**Exercises to complete**
**1)** How many new recipients of Newstart Allowance and Youth Allowance does the drug testing trial text say the trial will cover?
**2)** In the drug testing trial text, rewrite the part that opens with the words containing "The major difference" and closes with "Cashless Debit Card).", replacing "trial sites" with "test locations".
**3)** Carry the drug testing trial text on past its final sentence.

**Text block**

====================

The Social Services Legislation Amendment (Drug Testing Trial) Bill 2018 amends the Social Security Act 1991 and Social Security (Administration) Act 1999 to establish a two year drug testing trial in three regions for 5,000 new recipients of Newstart Allowance and Youth Allowance from 1 July 2018.
This measure was first put forward as Schedule 12 of the Social Services Legislation Amendment (Welfare Reform) Bill 2017. After failing to gain support for the measure during negotiations in the Senate, the Government dropped this schedule from the Bill.
The major difference between the 2018 Bill and Schedule 12 of the 2017 Bill is that the 2018 Bill specifies the location of the trial sites. The Bills Digest for the Social Services Legislation Amendment (Welfare Reform) Bill 2017 provides more detail on the measure (note: the digest was written before it was clear that the Government had chosen to rely on income management rather than the Cashless Debit Card).

====================

**Dataset entries**
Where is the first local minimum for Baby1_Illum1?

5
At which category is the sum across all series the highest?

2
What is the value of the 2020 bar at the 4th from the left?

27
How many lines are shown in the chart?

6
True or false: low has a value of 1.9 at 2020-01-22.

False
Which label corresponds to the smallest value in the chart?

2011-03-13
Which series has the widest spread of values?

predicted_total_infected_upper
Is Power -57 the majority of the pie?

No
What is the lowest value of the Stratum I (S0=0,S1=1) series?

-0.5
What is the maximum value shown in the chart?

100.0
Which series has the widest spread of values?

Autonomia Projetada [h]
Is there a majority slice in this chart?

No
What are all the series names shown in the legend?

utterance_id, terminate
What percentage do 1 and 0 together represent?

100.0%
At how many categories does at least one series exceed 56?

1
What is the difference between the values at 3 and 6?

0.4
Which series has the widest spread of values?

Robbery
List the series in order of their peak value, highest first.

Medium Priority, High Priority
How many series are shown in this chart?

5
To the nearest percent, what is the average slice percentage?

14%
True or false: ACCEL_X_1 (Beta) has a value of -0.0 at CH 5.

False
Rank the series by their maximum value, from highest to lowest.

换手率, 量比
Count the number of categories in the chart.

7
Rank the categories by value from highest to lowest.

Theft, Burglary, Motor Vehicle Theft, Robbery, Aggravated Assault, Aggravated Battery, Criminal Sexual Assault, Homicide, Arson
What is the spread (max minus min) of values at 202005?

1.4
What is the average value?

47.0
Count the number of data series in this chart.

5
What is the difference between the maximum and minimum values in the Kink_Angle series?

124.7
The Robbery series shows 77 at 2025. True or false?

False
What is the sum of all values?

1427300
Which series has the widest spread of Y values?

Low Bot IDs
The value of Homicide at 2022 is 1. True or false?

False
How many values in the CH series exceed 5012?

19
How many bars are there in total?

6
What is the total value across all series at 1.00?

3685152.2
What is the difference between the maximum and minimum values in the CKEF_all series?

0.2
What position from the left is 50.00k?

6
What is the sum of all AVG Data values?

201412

====================

**Response list**
**1)** 5,000 new recipients.

**2)**
The major difference between the 2018 Bill and Schedule 12 of the 2017 Bill is that the 2018 Bill specifies the location of the test locations. The Bills Digest for the Social Services Legislation Amendment (Welfare Reform) Bill 2017 provides more detail on the measure (note: the digest was written before it was clear that the Government had chosen to rely on income management rather than the Cashless Debit Card).

**3)**
In the Explanatory Memorandum (EM) for the 2018 Bill the Government argues that abusing illicit drugs prevents jobseekers from finding work and ‘is not consistent with community expectations around receiving taxpayer funded welfare payments.’ According to the EM:
The aim of the trial is to improve a recipient’s capacity to find employment or participate in education or training by identifying people with drug use issues and assisting them to undertake treatment (p. 4).
Ministers have insisted that the trial is designed to help income support recipients with substance abuse problems, not stigmatise or penalise them.
How the trial will work
Five thousand new recipients of Newstart Allowance and Youth Allowance (other) in the three trial sites will be randomly selected to take a drug test. Those who test positive to an illicit drug will be placed on income management for two years.
Recipients who test positive to the first test will be asked to take another test within 25 working days. If they test positive again at that time, or at any time during the two-year income management period, they will be referred to a Department of Human Services’ contracted medical professional who can recommend treatment activities. If treatment is recommended, it will form part of the recipient’s Job Plan.
If a recipient refuses to take a drug test the Department will cancel their payment. Recipients who test positive to second or subsequent tests will be required to repay the cost of the test.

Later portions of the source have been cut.